TEXT PROVIDED:
A researcher at the Catholic University of Korea Daejeon St. Mary's Hospital has suggested that artificial intelligence (AI) can be an essential tool for accurate diagnosis, treatment, and prognosis tailored to heart disease patients.

Professor Cho Jung-sun of the Department of Cardiology at the hospital made this and other points in a research paper with the title of "A Network-based 'Phenomics' Approach for Discovering Patient Subtypes from High-Throughput Cardiac Imaging Data," released on Tuesday.

Professor Cho Jung-sun of the Department of Cardiology at Catholic University of Korea Daejeon St. Mary's Hospital

Professor Cho and Dr. Sengupta of the School of Medicine of West Virginia University, a world's leading scholar of precision medicine, worked together for a year from February 2018, and succeeded in making an algorithm that can predict major cardiac problems by using machine learning technique. The research team analyzed the results of echocardiography of 300 patients with heart disease at the West Virginia University Medicine by applying the algorithm.

TASK LIST:
1. Reproduce the AI heart disease article word for word, everything from "A researcher at" down to "released on Tuesday.".
2. List every use that the first sentence of the AI heart disease article says AI can be an essential tool for.
The records have no connection to the AI heart disease article.

SOURCE DATA:
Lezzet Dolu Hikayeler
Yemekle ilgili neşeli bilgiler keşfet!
---
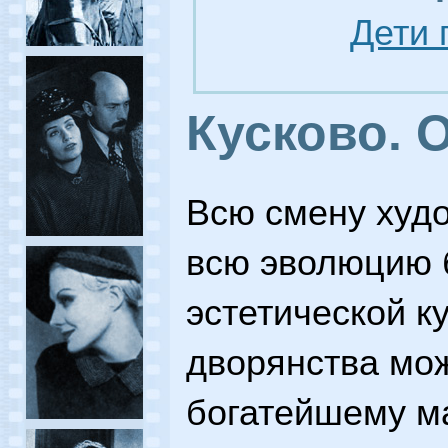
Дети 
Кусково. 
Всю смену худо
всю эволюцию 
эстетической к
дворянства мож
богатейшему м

TASK-BY-TASK OUTPUTS:
1.
A researcher at the Catholic University of Korea Daejeon St. Mary's Hospital has suggested that artificial intelligence (AI) can be an essential tool for accurate diagnosis, treatment, and prognosis tailored to heart disease patients.

Professor Cho Jung-sun of the Department of Cardiology at the hospital made this and other points in a research paper with the title of "A Network-based 'Phenomics' Approach for Discovering Patient Subtypes from High-Throughput Cardiac Imaging Data," released on Tuesday.

2.
- Accurate diagnosis
- Treatment
- Prognosis